Following on from all of the posts from people asking about various locks etc I am curious as to how many members on here have actually suffered a motorhome break in.

PLEASE only poll yes if its YOUR vehicle that was entered (not a friends or " I did hear about...etc)


----------



## 113016

No, but I have had the cab of a truck broken into twice in one day  
The second time was while I was reporting the first incident to the Guarda Civil :x
And, I have had trailers broken into in France :x


----------



## wakk44

Another no,but not for the want of trying,I have a cctv system monitoring the motorhome.A while back on reviewing the previous night recording it picked up a little scrote trying the door in the early hours.

Fortunately it was locked and the look on his face was priceless when he looked up at the camera,saw the infra red beam and realised he was being recorded.

I did hand the footage to our local community police officer but nothing came of it.


----------



## teemyob

*window*

I can only vote once!

Both attempted

Once on driveway, caught in the act.

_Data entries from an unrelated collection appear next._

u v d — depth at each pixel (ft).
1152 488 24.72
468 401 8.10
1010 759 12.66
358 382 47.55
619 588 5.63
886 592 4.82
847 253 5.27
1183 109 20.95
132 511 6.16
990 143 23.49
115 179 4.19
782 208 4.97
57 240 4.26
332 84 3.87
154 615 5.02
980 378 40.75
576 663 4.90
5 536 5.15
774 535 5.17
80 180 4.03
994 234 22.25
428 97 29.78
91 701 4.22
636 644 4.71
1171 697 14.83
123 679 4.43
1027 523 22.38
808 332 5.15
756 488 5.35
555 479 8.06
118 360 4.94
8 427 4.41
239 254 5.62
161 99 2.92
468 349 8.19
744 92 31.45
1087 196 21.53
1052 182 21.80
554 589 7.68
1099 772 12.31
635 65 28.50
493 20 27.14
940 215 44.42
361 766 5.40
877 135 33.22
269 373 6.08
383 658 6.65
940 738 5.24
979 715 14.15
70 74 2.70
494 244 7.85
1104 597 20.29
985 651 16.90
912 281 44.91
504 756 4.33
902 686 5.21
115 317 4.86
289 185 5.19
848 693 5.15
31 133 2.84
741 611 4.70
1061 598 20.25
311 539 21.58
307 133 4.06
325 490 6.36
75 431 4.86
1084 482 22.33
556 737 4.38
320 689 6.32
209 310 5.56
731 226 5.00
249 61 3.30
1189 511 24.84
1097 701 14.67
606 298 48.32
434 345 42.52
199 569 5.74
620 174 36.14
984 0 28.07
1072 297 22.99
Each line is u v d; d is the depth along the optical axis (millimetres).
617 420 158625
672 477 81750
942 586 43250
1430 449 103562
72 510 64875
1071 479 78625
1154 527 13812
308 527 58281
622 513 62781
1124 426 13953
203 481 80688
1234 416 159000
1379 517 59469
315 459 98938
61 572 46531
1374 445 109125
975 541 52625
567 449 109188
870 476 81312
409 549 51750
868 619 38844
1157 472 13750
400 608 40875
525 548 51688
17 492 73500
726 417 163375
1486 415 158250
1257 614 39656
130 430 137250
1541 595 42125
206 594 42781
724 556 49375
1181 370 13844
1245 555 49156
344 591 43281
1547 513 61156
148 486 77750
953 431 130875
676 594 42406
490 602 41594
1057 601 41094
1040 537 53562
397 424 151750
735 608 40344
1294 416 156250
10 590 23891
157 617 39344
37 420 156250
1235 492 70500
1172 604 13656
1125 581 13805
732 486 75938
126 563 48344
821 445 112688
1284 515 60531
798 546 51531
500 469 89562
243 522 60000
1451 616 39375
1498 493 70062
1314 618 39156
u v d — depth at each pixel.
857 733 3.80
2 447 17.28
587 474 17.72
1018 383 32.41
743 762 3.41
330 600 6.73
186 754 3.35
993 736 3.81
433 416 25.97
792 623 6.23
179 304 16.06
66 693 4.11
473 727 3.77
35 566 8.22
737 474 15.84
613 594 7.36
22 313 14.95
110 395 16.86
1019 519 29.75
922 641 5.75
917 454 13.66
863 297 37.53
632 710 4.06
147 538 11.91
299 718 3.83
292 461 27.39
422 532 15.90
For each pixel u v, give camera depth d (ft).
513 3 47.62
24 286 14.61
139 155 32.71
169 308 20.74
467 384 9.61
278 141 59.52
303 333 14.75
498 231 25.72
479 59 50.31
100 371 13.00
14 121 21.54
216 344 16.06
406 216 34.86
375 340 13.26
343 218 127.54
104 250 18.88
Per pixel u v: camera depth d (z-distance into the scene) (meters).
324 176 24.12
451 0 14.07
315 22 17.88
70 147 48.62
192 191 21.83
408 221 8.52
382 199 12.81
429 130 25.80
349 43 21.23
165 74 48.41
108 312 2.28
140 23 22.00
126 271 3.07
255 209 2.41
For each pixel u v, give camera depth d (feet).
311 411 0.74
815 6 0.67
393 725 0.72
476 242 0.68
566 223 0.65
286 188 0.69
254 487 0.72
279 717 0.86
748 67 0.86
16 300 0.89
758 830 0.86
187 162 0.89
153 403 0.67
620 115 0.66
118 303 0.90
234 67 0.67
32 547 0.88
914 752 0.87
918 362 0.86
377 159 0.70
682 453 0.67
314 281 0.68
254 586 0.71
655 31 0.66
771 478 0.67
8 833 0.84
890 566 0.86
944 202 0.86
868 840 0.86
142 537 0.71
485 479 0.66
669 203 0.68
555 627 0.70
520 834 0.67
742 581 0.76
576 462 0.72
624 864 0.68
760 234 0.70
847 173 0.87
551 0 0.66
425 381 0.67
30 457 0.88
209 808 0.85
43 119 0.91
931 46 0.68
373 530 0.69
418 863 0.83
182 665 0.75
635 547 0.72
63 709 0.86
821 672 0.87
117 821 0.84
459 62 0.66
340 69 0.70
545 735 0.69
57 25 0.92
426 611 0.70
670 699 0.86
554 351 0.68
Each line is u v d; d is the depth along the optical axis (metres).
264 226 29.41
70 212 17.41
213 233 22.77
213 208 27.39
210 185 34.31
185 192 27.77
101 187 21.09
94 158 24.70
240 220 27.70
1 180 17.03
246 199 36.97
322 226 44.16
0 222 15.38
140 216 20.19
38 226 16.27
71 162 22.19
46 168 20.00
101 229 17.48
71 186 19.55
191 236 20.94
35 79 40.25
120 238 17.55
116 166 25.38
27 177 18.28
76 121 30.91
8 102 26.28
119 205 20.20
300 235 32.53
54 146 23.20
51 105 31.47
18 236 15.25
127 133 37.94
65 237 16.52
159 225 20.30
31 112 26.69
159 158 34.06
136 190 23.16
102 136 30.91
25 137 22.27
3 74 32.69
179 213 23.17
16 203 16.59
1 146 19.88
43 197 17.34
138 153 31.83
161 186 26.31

Smashed window, tried to grab Reversing Camera monitor as they thought it was a TomTom.

Second time, suspect Polish Kids tried to gain access via rood vent whilst we were at the pool on French Campsite.

TM


----------



## thegamwellsmythes

Yes via the garage door whilst the van was at the storage depot.

We were unlucky, they came over the fence right next to us and we were handy. 

We now have the Fiamma door frame locks on the habitation and garage door which makes us more difficult to break into than the van next door which I guess is the point.

The door frame locks are excellent.

It all got sorted on insurance but it was a pain.


----------



## nicholsong

It would be inappropriate to fill the poll because the only time was 'broken into' was by the AA (at my request) because of a door-lock fault.

He was great and did it without any damage.

Hint - acrylic windows are the weakest point.

Geoff


----------



## Penquin

NO but our caravan was......


----------



## tyreman1

Hope this isn't a "tempting fate" survey !!!


----------



## DTPCHEMICALS

Motorhome No.
Caravan Yes
Work Van Yes
Home No

Dave p


----------



## aldra

possible when we are out walking the dog

When he is inside no chance, his motto attack first, ask ? later

So far never

Although a obliging very slim French guy did manage to gain access via the garage when we locked ourselves out
Fortunately the dog was on the outside
:lol: 

Since made that route impossible, hope we don't lock ourselves out again   

Aldra


----------



## ChrisandJohn

Yes, I posted about it here:

http://www.motorhomefacts.com/ftopict-104903-.html

Chris


----------